Les documents que je vous ai présentés le montrent : ce qui est déterminant, ce sont les évolutions relatives du coût du travail. C'est donc à ce niveau qu'il faut agir aujourd'hui pour sortir du cercle vicieux. Depuis douze ans, je présente la courbe du recul de nos parts de marché, que rien, aujourd'hui encore, ne semble pouvoir infléchir. Mais l'Allemagne, qui a choisi la compétitivité, en a été récompensée par la progression de son pouvoir d'achat non dans l'immédiat, mais à moyen terme.
Il faut donc agir sur les coûts salariaux – c'est-à-dire sur les charges, puisqu'il n'est pas question de toucher aux salaires. Voilà ce qui, à court terme, nous permettra de sortir de cette trajectoire mortifère. Mais cela suppose aussi une combinaison de mesures. Une politique de compétitivité, c'est une politique qui se fonde sur nos avantages comparatifs. Le coût n'en est pas le seul levier : c'est évidemment l'innovation qui créera les conditions de la compétitivité à moyen et long termes.

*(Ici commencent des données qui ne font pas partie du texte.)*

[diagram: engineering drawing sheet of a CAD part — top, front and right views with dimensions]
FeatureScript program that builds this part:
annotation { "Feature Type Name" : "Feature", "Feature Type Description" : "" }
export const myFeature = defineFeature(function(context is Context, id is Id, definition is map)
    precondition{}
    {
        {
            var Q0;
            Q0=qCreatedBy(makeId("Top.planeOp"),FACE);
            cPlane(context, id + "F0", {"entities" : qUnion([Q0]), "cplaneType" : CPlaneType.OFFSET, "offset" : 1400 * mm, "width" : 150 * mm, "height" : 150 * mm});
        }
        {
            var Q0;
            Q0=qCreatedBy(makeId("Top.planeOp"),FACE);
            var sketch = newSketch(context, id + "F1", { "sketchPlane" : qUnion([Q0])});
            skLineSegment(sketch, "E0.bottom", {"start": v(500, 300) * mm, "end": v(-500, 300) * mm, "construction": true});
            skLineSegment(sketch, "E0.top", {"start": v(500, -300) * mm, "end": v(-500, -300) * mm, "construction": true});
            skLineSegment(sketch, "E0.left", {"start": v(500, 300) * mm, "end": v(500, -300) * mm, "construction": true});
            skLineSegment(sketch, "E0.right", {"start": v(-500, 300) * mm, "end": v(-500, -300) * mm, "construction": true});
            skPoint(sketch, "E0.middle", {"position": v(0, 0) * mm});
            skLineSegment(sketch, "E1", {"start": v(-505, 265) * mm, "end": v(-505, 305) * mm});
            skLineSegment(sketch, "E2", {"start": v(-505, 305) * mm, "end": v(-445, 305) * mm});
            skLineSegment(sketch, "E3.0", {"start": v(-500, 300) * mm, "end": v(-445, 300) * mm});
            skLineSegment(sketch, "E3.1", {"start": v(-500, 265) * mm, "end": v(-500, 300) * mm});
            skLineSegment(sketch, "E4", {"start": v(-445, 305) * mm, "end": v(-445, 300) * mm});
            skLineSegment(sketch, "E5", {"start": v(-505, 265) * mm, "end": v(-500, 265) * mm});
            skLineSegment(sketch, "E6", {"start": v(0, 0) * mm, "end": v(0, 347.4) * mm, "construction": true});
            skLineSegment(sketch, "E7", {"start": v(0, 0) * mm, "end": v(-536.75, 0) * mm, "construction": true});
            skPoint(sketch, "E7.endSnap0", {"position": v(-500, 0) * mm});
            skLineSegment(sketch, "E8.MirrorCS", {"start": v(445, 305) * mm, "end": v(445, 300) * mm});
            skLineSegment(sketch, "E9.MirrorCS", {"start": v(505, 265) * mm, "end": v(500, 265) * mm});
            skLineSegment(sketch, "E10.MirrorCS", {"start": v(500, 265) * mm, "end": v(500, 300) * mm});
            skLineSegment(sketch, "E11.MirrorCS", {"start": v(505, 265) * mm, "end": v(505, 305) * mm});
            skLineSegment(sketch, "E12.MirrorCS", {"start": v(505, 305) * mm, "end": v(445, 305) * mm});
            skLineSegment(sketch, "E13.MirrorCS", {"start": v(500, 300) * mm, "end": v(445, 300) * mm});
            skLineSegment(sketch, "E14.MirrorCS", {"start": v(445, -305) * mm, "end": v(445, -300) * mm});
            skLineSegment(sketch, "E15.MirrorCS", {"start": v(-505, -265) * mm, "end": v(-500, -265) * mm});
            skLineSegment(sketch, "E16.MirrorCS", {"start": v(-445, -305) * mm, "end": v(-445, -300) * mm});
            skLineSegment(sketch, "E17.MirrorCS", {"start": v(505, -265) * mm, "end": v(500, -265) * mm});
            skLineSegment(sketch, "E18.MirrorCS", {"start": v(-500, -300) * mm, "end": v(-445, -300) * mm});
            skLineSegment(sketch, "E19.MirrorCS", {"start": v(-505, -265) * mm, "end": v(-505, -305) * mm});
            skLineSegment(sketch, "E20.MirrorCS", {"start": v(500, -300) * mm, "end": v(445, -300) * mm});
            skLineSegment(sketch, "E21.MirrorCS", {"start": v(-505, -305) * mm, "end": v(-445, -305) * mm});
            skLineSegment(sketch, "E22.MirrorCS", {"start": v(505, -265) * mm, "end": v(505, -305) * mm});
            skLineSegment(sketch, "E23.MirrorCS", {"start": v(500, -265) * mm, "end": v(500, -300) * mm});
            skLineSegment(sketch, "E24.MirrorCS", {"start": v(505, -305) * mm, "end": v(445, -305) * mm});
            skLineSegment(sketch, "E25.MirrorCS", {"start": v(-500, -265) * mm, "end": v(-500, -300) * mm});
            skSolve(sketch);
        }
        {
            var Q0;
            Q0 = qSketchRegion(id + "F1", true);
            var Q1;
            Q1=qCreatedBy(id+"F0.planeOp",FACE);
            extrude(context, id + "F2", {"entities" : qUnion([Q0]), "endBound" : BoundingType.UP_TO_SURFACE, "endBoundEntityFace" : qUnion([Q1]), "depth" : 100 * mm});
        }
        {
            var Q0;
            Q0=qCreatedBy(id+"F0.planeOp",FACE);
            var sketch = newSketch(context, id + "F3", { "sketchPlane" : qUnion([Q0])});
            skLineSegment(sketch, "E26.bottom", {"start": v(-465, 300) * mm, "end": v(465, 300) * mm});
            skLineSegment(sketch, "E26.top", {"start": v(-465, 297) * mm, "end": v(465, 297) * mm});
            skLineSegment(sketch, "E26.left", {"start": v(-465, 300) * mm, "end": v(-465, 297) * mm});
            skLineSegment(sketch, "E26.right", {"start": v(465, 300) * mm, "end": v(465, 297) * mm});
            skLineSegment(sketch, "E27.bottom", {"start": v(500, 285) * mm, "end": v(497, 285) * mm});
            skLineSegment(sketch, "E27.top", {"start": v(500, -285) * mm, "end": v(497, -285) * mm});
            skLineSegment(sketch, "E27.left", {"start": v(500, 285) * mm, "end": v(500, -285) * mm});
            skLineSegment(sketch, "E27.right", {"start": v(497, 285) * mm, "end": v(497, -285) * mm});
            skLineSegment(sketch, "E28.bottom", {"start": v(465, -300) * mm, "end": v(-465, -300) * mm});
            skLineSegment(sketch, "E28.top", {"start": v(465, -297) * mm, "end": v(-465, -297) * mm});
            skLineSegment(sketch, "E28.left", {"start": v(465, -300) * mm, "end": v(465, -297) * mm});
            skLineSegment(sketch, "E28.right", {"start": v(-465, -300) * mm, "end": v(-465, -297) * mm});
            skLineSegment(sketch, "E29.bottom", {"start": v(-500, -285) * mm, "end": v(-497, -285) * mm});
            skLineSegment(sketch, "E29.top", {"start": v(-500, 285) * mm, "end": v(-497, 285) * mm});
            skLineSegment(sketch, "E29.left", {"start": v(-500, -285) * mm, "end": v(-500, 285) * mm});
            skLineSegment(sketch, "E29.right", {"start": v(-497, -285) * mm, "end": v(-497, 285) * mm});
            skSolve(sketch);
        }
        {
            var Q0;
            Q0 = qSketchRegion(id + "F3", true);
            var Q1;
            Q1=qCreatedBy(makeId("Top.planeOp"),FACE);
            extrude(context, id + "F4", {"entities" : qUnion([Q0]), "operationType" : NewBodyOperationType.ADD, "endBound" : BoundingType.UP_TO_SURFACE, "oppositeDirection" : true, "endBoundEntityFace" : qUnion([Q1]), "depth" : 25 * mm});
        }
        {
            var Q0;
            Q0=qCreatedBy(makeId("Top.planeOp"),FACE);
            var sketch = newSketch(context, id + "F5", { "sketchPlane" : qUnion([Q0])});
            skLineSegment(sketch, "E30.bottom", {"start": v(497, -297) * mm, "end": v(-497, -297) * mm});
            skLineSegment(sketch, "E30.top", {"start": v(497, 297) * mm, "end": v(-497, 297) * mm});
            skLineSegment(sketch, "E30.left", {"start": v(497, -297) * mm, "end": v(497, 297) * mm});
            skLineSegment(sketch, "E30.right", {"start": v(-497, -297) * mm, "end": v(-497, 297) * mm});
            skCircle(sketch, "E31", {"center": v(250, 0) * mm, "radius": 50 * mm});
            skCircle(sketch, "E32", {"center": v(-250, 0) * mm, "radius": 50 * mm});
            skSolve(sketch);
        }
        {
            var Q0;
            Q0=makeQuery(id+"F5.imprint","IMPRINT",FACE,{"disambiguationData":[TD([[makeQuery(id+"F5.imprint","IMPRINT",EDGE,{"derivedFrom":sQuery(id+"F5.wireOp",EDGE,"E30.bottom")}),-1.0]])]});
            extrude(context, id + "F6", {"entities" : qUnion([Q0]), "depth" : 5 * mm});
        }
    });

Les investissements d'avenir, la jeune entreprise innovante, les pôles de compétitivité seront donc des outils déterminants, surtout ceux qui possèdent une dimension territoriale, gage d'une dynamique locale vertueuse. C'est essentiel : comme le montre l'essai récemment publié par Laurent Davezies et intitulé La Crise qui vient, aux fractures que l'on pressent dans la société s'ajoute une fracture territoriale entre les territoires très compétitifs et ceux qui connaissent une perte de compétitivité. Car si, de ce point de vue, les différents secteurs ont été logés à la même enseigne, il n'en va pas de même des territoires.
En outre, l'innovation ne portera ses fruits qu'à condition que la base industrielle ait été préservée. Or, pour s'en assurer, il faut agir à court terme, sur les coûts salariaux.
Plus généralement, monsieur le rapporteur, vous avez raison d'interroger la forme que prend en France la négociation collective, liée aux règles de notre marché du travail. L'enjeu de la compétitivité ne va pas de soi pour nos concitoyens, il faudra le leur faire accepter. Mais ils y sont sans doute mieux préparés aujourd'hui, l'idée du délitement ayant pénétré les esprits. Il semble donc possible d'assumer des choix décisifs au nom de la compétitivité à moyen terme.
C'est aussi en ces termes que l'on peut expliquer l'écart qui s'est installé entre la France et l'Allemagne. Pourquoi les Allemands ont-ils fait le choix de la compétitivité en 2000 ? À l'époque, ce n'est pas la France qui était menacée de perdre son triple A : c'était l'Allemagne ! Et ce n'était pas en France, mais en Allemagne que la situation des entreprises s'était dégradée. Il n'y avait pas d'autre moyen de retrouver une bonne santé économique, laquelle n'a d'autre objectif que la maximisation de la consommation par tête. Les Allemands se sont donc attelés à cette tâche qui faisait l'objet d'un consensus et qui a porté ses fruits. La compétitivité, c'est une affaire de choix collectif. Malheureusement, nous n'avons pas voulu choisir, ou plutôt nous avons choisi de distribuer la richesse avant de l'avoir créée.